#### Goal:
All records are to be retyped faithfully and completely.

#### Provided entries:
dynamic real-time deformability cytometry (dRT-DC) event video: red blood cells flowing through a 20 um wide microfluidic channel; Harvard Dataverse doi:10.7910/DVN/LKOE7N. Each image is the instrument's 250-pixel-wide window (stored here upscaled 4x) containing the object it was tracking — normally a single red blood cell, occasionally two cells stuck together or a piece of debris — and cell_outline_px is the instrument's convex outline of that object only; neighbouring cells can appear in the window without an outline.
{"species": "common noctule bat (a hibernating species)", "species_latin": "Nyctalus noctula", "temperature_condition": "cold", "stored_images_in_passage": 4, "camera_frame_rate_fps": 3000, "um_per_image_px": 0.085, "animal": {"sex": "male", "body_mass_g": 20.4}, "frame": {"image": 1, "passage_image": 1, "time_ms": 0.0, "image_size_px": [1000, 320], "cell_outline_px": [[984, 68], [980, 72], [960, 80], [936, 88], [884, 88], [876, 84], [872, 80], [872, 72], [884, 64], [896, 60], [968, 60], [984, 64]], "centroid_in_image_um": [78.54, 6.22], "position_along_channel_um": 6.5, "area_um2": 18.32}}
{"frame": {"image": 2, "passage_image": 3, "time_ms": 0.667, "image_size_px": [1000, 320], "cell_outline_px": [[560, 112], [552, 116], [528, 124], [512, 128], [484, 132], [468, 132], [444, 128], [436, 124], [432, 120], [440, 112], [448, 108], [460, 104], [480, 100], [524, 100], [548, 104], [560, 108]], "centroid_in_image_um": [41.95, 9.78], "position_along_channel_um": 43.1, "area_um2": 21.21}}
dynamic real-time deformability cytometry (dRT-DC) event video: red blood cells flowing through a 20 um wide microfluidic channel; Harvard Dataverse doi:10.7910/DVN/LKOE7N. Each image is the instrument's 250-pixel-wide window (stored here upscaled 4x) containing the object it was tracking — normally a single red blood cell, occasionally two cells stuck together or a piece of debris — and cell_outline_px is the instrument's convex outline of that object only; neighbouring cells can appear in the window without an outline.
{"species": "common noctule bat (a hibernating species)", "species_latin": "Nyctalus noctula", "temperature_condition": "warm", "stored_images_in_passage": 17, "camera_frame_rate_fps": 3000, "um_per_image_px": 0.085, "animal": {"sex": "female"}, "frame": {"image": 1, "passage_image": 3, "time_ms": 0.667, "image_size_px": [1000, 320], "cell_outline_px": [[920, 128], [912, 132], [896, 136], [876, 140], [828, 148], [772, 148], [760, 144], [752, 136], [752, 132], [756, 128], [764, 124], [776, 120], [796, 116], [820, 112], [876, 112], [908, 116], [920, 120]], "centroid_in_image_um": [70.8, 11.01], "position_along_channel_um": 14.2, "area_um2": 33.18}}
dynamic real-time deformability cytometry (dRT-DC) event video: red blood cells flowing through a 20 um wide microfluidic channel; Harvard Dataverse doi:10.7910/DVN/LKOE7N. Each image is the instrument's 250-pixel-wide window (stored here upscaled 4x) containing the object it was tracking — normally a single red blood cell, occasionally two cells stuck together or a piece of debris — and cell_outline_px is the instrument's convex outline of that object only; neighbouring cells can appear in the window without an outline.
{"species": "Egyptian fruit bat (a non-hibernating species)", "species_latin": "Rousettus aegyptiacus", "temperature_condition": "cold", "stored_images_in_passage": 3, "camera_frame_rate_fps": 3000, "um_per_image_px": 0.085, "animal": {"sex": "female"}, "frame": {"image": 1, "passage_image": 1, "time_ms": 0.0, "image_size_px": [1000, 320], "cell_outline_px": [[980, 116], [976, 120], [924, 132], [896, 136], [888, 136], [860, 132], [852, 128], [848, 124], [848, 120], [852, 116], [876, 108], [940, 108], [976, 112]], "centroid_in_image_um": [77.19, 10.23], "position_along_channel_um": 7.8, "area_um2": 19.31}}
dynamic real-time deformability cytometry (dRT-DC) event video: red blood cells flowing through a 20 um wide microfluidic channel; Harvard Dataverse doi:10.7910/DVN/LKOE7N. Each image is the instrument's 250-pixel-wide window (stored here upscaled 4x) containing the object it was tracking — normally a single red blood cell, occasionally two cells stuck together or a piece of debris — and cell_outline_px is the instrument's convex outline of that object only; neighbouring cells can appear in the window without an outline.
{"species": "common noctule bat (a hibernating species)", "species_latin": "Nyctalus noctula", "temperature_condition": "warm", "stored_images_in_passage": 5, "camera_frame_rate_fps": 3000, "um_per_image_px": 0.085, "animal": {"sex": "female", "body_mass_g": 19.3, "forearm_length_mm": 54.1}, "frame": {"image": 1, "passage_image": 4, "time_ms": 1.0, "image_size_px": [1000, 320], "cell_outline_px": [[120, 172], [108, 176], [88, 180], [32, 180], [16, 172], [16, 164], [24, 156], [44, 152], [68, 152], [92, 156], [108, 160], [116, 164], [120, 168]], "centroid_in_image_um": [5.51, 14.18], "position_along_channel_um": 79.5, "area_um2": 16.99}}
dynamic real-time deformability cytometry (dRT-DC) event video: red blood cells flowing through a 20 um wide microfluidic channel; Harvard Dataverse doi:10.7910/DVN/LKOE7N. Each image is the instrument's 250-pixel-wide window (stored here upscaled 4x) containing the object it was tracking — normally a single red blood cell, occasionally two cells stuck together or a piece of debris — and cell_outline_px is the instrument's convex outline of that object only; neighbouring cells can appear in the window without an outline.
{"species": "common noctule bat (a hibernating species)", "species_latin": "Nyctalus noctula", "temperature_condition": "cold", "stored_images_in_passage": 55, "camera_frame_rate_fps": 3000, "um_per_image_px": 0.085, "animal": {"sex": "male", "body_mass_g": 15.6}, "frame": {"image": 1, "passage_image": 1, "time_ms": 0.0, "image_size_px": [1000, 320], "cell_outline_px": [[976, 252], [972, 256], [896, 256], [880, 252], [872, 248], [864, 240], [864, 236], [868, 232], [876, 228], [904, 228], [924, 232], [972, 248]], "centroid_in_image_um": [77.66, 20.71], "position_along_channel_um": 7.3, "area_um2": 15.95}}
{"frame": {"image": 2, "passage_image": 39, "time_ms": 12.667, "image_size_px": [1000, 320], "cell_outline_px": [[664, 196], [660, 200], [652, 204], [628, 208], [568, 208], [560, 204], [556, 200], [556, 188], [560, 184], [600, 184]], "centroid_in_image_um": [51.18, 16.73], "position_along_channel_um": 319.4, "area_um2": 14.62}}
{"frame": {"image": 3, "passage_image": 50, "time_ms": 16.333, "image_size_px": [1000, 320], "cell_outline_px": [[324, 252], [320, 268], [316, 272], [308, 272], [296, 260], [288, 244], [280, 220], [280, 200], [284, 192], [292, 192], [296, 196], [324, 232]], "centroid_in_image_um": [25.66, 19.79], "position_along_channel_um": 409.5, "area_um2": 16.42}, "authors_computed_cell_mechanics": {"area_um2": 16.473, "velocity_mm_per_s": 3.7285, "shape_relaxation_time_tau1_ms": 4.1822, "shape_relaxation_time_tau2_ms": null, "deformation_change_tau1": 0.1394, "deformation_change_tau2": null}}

#### Response:
dynamic real-time deformability cytometry (dRT-DC) event video: red blood cells flowing through a 20 um wide microfluidic channel; Harvard Dataverse doi:10.7910/DVN/LKOE7N. Each image is the instrument's 250-pixel-wide window (stored here upscaled 4x) containing the object it was tracking — normally a single red blood cell, occasionally two cells stuck together or a piece of debris — and cell_outline_px is the instrument's convex outline of that object only; neighbouring cells can appear in the window without an outline.
{"species": "common noctule bat (a hibernating species)", "species_latin": "Nyctalus noctula", "temperature_condition": "cold", "stored_images_in_passage": 4, "camera_frame_rate_fps": 3000, "um_per_image_px": 0.085, "animal": {"sex": "male", "body_mass_g": 20.4}, "frame": {"image": 1, "passage_image": 1, "time_ms": 0.0, "image_size_px": [1000, 320], "cell_outline_px": [[984, 68], [980, 72], [960, 80], [936, 88], [884, 88], [876, 84], [872, 80], [872, 72], [884, 64], [896, 60], [968, 60], [984, 64]], "centroid_in_image_um": [78.54, 6.22], "position_along_channel_um": 6.5, "area_um2": 18.32}}
{"frame": {"image": 2, "passage_image": 3, "time_ms": 0.667, "image_size_px": [1000, 320], "cell_outline_px": [[560, 112], [552, 116], [528, 124], [512, 128], [484, 132], [468, 132], [444, 128], [436, 124], [432, 120], [440, 112], [448, 108], [460, 104], [480, 100], [524, 100], [548, 104], [560, 108]], "centroid_in_image_um": [41.95, 9.78], "position_along_channel_um": 43.1, "area_um2": 21.21}}
dynamic real-time deformability cytometry (dRT-DC) event video: red blood cells flowing through a 20 um wide microfluidic channel; Harvard Dataverse doi:10.7910/DVN/LKOE7N. Each image is the instrument's 250-pixel-wide window (stored here upscaled 4x) containing the object it was tracking — normally a single red blood cell, occasionally two cells stuck together or a piece of debris — and cell_outline_px is the instrument's convex outline of that object only; neighbouring cells can appear in the window without an outline.
{"species": "common noctule bat (a hibernating species)", "species_latin": "Nyctalus noctula", "temperature_condition": "warm", "stored_images_in_passage": 17, "camera_frame_rate_fps": 3000, "um_per_image_px": 0.085, "animal": {"sex": "female"}, "frame": {"image": 1, "passage_image": 3, "time_ms": 0.667, "image_size_px": [1000, 320], "cell_outline_px": [[920, 128], [912, 132], [896, 136], [876, 140], [828, 148], [772, 148], [760, 144], [752, 136], [752, 132], [756, 128], [764, 124], [776, 120], [796, 116], [820, 112], [876, 112], [908, 116], [920, 120]], "centroid_in_image_um": [70.8, 11.01], "position_along_channel_um": 14.2, "area_um2": 33.18}}
dynamic real-time deformability cytometry (dRT-DC) event video: red blood cells flowing through a 20 um wide microfluidic channel; Harvard Dataverse doi:10.7910/DVN/LKOE7N. Each image is the instrument's 250-pixel-wide window (stored here upscaled 4x) containing the object it was tracking — normally a single red blood cell, occasionally two cells stuck together or a piece of debris — and cell_outline_px is the instrument's convex outline of that object only; neighbouring cells can appear in the window without an outline.
{"species": "Egyptian fruit bat (a non-hibernating species)", "species_latin": "Rousettus aegyptiacus", "temperature_condition": "cold", "stored_images_in_passage": 3, "camera_frame_rate_fps": 3000, "um_per_image_px": 0.085, "animal": {"sex": "female"}, "frame": {"image": 1, "passage_image": 1, "time_ms": 0.0, "image_size_px": [1000, 320], "cell_outline_px": [[980, 116], [976, 120], [924, 132], [896, 136], [888, 136], [860, 132], [852, 128], [848, 124], [848, 120], [852, 116], [876, 108], [940, 108], [976, 112]], "centroid_in_image_um": [77.19, 10.23], "position_along_channel_um": 7.8, "area_um2": 19.31}}
dynamic real-time deformability cytometry (dRT-DC) event video: red blood cells flowing through a 20 um wide microfluidic channel; Harvard Dataverse doi:10.7910/DVN/LKOE7N. Each image is the instrument's 250-pixel-wide window (stored here upscaled 4x) containing the object it was tracking — normally a single red blood cell, occasionally two cells stuck together or a piece of debris — and cell_outline_px is the instrument's convex outline of that object only; neighbouring cells can appear in the window without an outline.
{"species": "common noctule bat (a hibernating species)", "species_latin": "Nyctalus noctula", "temperature_condition": "warm", "stored_images_in_passage": 5, "camera_frame_rate_fps": 3000, "um_per_image_px": 0.085, "animal": {"sex": "female", "body_mass_g": 19.3, "forearm_length_mm": 54.1}, "frame": {"image": 1, "passage_image": 4, "time_ms": 1.0, "image_size_px": [1000, 320], "cell_outline_px": [[120, 172], [108, 176], [88, 180], [32, 180], [16, 172], [16, 164], [24, 156], [44, 152], [68, 152], [92, 156], [108, 160], [116, 164], [120, 168]], "centroid_in_image_um": [5.51, 14.18], "position_along_channel_um": 79.5, "area_um2": 16.99}}
dynamic real-time deformability cytometry (dRT-DC) event video: red blood cells flowing through a 20 um wide microfluidic channel; Harvard Dataverse doi:10.7910/DVN/LKOE7N. Each image is the instrument's 250-pixel-wide window (stored here upscaled 4x) containing the object it was tracking — normally a single red blood cell, occasionally two cells stuck together or a piece of debris — and cell_outline_px is the instrument's convex outline of that object only; neighbouring cells can appear in the window without an outline.
{"species": "common noctule bat (a hibernating species)", "species_latin": "Nyctalus noctula", "temperature_condition": "cold", "stored_images_in_passage": 55, "camera_frame_rate_fps": 3000, "um_per_image_px": 0.085, "animal": {"sex": "male", "body_mass_g": 15.6}, "frame": {"image": 1, "passage_image": 1, "time_ms": 0.0, "image_size_px": [1000, 320], "cell_outline_px": [[976, 252], [972, 256], [896, 256], [880, 252], [872, 248], [864, 240], [864, 236], [868, 232], [876, 228], [904, 228], [924, 232], [972, 248]], "centroid_in_image_um": [77.66, 20.71], "position_along_channel_um": 7.3, "area_um2": 15.95}}
{"frame": {"image": 2, "passage_image": 39, "time_ms": 12.667, "image_size_px": [1000, 320], "cell_outline_px": [[664, 196], [660, 200], [652, 204], [628, 208], [568, 208], [560, 204], [556, 200], [556, 188], [560, 184], [600, 184]], "centroid_in_image_um": [51.18, 16.73], "position_along_channel_um": 319.4, "area_um2": 14.62}}
{"frame": {"image": 3, "passage_image": 50, "time_ms": 16.333, "image_size_px": [1000, 320], "cell_outline_px": [[324, 252], [320, 268], [316, 272], [308, 272], [296, 260], [288, 244], [280, 220], [280, 200], [284, 192], [292, 192], [296, 196], [324, 232]], "centroid_in_image_um": [25.66, 19.79], "position_along_channel_um": 409.5, "area_um2": 16.42}, "authors_computed_cell_mechanics": {"area_um2": 16.473, "velocity_mm_per_s": 3.7285, "shape_relaxation_time_tau1_ms": 4.1822, "shape_relaxation_time_tau2_ms": null, "deformation_change_tau1": 0.1394, "deformation_change_tau2": null}}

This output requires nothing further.